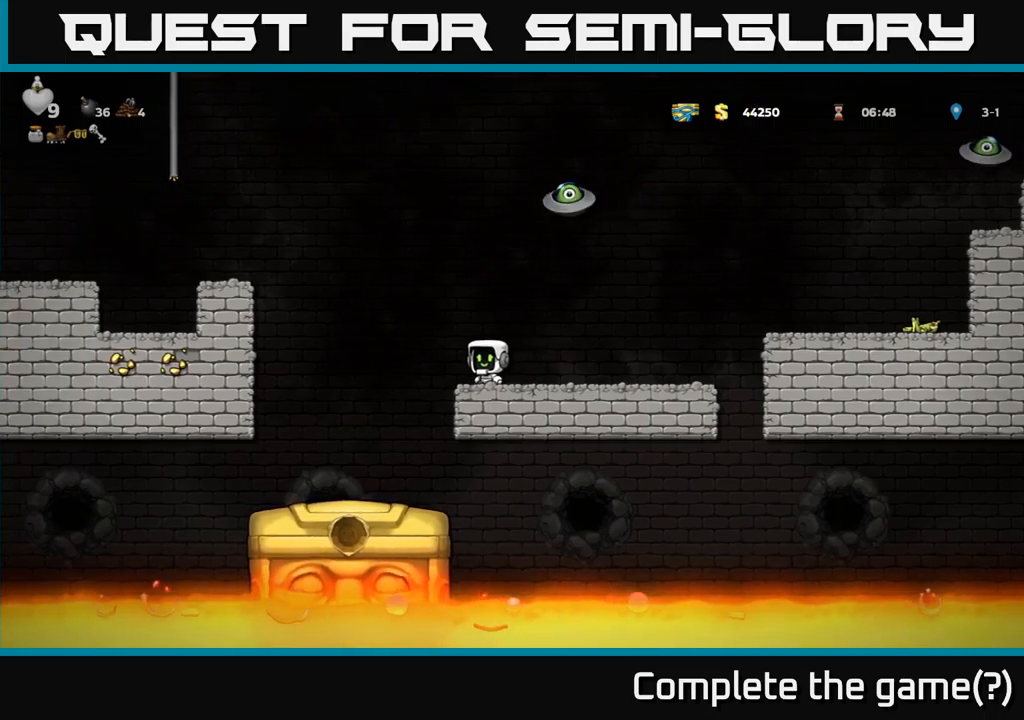
{"buttons": ["A", "DPAD_LEFT"], "left_stick": "center", "right_stick": "center", "events": [[117, "A", "down"]]}
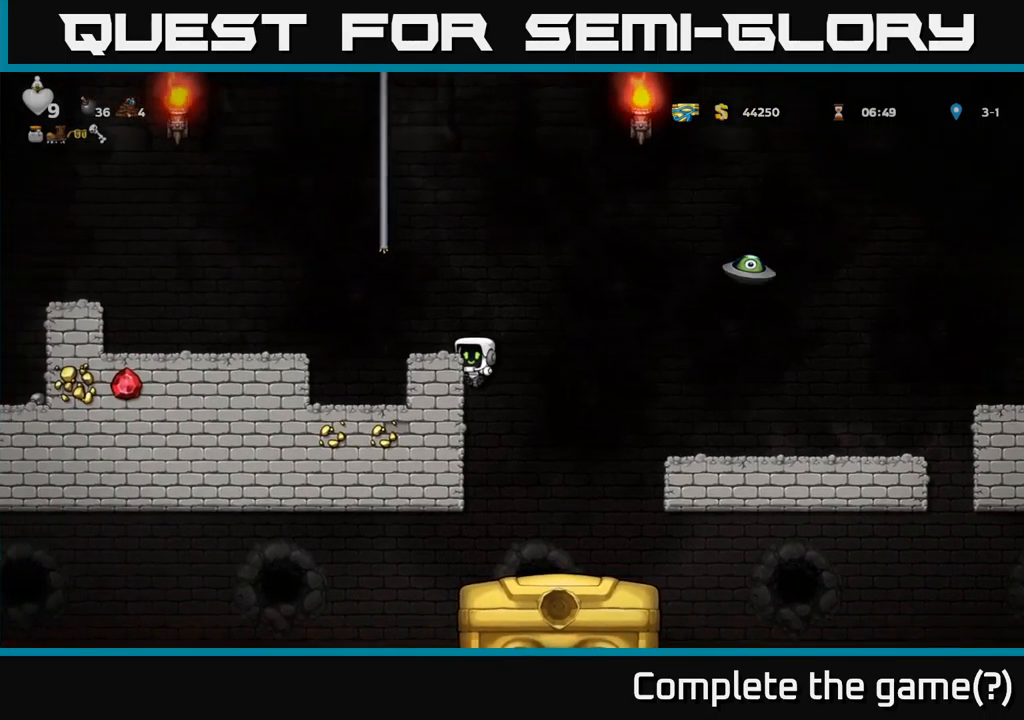
{"buttons": [], "left_stick": "center", "right_stick": "center", "events": [[67, "A", "up"], [450, "DPAD_LEFT", "up"]]}
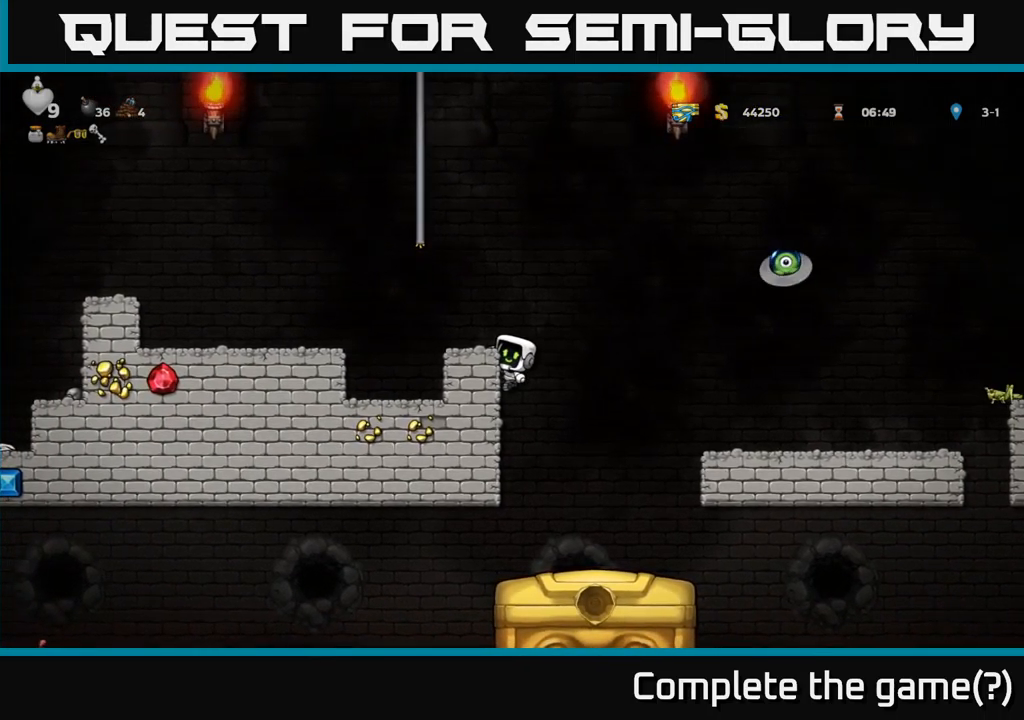
{"buttons": [], "left_stick": "center", "right_stick": "center", "events": []}
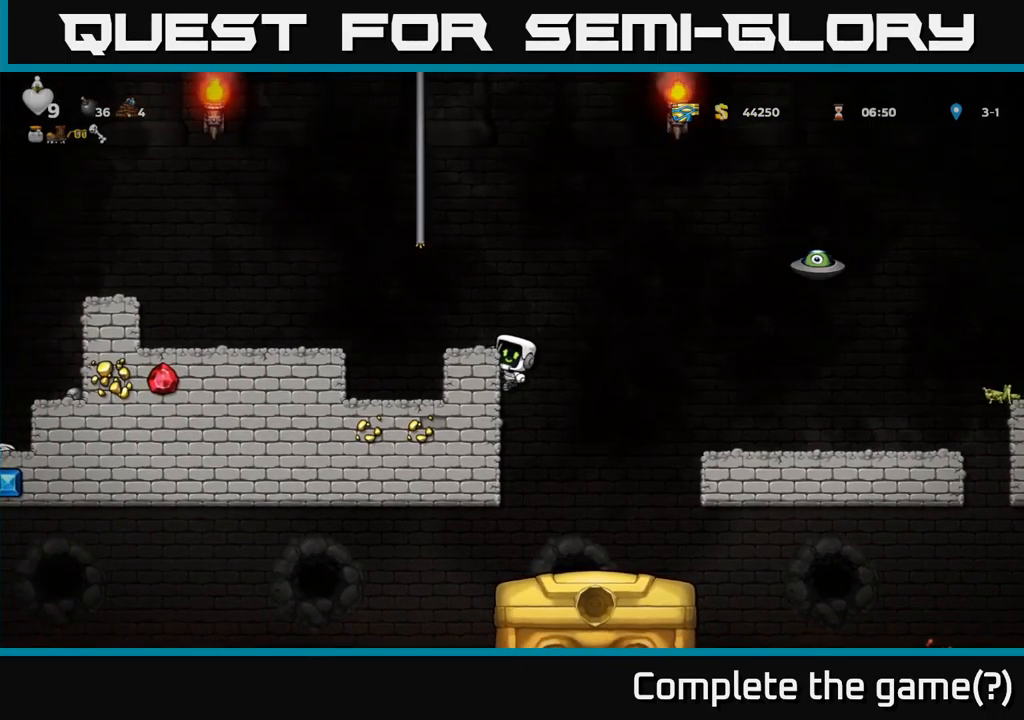
{"buttons": ["A", "DPAD_DOWN"], "left_stick": "center", "right_stick": "center", "events": [[450, "DPAD_DOWN", "down"], [484, "A", "down"]]}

========================

▶ _TASK DETAILS_
Every line above in which the word "down" occurs is to be copied.

▶ _SOLUTION FOR THIS PROBLEM_
{"buttons": ["A", "DPAD_LEFT"], "left_stick": "center", "right_stick": "center", "events": [[117, "A", "down"]]}
{"buttons": ["A", "DPAD_DOWN"], "left_stick": "center", "right_stick": "center", "events": [[450, "DPAD_DOWN", "down"], [484, "A", "down"]]}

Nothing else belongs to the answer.